[Raw data]
______________________________
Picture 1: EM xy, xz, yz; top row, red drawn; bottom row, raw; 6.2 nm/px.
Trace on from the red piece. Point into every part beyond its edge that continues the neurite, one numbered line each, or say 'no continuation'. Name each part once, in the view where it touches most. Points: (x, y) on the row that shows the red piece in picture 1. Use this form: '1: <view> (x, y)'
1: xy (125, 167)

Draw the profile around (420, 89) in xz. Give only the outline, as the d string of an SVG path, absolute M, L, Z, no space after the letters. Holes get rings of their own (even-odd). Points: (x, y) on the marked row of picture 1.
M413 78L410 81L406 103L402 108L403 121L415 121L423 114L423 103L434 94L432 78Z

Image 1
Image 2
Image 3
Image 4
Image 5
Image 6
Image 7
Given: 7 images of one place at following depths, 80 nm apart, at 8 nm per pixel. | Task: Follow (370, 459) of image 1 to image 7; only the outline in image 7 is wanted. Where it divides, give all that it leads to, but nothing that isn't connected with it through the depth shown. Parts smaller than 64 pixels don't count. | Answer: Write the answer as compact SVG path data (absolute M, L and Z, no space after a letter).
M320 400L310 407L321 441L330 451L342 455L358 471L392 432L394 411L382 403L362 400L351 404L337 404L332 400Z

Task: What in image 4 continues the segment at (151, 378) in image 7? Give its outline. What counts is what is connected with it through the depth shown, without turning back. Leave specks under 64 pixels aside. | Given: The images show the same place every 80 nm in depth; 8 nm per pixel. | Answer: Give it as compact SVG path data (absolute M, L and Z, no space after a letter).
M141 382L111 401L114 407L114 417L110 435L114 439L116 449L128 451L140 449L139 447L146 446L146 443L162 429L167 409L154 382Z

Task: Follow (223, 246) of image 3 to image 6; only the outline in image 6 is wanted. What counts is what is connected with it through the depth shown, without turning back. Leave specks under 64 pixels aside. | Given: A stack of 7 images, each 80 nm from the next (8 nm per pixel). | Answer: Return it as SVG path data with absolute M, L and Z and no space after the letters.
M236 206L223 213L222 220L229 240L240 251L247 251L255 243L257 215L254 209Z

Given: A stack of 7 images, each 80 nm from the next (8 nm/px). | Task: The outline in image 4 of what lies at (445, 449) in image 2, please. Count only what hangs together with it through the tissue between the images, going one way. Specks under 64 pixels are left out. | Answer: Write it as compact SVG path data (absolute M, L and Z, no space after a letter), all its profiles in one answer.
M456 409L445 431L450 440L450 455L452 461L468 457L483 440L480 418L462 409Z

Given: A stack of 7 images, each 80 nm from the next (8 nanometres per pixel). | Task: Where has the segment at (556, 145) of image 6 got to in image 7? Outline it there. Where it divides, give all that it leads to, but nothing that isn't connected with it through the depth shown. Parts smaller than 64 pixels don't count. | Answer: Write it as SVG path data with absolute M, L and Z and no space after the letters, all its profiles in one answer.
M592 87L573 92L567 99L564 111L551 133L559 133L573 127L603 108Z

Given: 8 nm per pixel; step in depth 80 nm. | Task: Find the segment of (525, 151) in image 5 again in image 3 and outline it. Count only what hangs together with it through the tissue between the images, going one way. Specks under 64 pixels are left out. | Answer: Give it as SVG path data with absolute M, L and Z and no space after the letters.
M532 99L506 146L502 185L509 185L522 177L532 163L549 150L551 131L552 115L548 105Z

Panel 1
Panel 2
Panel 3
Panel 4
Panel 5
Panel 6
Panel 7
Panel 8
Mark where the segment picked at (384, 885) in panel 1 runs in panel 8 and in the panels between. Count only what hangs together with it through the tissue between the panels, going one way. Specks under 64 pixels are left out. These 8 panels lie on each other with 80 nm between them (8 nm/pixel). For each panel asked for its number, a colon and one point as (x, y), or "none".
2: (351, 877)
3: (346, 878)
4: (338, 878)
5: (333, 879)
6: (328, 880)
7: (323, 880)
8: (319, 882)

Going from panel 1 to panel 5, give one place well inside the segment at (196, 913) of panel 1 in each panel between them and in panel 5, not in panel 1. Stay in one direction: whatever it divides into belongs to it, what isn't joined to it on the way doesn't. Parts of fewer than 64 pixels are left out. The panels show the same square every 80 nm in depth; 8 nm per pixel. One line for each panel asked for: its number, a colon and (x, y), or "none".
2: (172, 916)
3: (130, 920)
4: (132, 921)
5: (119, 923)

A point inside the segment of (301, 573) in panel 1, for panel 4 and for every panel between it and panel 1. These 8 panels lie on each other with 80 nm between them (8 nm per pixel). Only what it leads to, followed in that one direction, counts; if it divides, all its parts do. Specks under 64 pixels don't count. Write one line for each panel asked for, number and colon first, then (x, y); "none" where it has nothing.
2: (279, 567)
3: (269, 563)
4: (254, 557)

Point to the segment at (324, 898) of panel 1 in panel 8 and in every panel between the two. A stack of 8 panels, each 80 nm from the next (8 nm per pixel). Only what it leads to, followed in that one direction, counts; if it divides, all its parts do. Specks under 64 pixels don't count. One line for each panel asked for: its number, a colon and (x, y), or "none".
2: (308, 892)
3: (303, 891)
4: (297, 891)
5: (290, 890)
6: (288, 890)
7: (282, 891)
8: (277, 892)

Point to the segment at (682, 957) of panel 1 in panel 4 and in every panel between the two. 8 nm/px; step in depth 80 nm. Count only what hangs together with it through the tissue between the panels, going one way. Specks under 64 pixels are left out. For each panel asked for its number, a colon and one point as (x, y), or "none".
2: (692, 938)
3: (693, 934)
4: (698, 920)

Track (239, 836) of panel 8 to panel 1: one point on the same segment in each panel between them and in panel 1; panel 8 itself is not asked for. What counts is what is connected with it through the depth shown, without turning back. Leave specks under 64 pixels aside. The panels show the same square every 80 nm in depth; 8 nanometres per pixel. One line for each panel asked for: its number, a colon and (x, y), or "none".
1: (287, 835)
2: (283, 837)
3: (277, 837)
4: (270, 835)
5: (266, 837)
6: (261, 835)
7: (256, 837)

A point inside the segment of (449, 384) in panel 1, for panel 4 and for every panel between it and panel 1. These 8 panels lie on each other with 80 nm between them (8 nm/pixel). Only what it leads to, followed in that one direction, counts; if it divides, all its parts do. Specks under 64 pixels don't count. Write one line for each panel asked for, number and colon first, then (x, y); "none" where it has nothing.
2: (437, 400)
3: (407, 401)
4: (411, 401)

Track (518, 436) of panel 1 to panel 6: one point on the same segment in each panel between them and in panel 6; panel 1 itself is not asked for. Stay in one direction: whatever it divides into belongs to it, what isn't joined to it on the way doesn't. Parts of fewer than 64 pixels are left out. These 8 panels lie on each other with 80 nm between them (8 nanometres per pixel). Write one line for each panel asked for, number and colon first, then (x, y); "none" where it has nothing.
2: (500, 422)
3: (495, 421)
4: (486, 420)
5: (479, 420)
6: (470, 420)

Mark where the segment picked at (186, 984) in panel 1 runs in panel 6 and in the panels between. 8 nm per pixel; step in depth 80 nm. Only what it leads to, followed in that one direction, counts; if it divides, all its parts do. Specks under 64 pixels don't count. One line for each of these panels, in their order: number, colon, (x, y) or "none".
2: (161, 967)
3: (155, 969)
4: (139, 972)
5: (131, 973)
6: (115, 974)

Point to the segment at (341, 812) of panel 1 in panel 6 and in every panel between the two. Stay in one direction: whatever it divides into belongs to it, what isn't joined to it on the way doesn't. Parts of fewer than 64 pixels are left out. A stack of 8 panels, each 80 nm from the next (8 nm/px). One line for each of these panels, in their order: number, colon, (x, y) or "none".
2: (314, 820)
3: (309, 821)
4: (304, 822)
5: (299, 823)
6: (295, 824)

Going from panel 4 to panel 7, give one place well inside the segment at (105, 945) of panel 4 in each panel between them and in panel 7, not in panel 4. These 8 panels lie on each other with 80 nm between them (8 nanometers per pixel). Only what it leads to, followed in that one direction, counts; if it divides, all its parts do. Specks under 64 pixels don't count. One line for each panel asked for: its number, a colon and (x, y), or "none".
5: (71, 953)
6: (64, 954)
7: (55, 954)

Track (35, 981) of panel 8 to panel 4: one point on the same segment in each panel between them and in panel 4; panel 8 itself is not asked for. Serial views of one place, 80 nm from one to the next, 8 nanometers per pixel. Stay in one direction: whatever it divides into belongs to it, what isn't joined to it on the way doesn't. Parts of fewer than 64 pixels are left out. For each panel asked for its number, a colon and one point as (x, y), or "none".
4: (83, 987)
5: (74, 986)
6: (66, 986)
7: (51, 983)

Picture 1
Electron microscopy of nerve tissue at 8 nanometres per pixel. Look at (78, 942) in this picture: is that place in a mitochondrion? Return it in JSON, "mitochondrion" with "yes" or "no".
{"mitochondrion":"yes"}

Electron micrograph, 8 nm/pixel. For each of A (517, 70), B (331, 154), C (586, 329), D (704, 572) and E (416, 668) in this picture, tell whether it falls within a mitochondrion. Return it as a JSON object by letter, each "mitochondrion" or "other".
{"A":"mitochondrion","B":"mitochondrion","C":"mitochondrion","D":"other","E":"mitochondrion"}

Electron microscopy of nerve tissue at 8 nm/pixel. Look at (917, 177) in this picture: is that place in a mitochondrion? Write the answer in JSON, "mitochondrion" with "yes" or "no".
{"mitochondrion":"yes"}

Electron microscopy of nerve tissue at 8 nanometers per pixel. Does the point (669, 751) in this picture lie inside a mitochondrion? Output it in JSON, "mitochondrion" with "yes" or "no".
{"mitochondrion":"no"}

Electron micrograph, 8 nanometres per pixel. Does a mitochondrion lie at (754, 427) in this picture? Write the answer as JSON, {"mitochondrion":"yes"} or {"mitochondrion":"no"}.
______________________________
[Required action] What you return should consist solely of the lines from the one containing "Electron microscopy of nerve tissue at 8 nm/pixel." through the end of the entries above, reproduced exactly.

[Written reply]
Electron microscopy of nerve tissue at 8 nm/pixel. Look at (917, 177) in this picture: is that place in a mitochondrion? Write the answer in JSON, "mitochondrion" with "yes" or "no".
{"mitochondrion":"yes"}

Electron microscopy of nerve tissue at 8 nanometers per pixel. Does the point (669, 751) in this picture lie inside a mitochondrion? Output it in JSON, "mitochondrion" with "yes" or "no".
{"mitochondrion":"no"}

Electron micrograph, 8 nanometres per pixel. Does a mitochondrion lie at (754, 427) in this picture? Write the answer as JSON, {"mitochondrion":"yes"} or {"mitochondrion":"no"}.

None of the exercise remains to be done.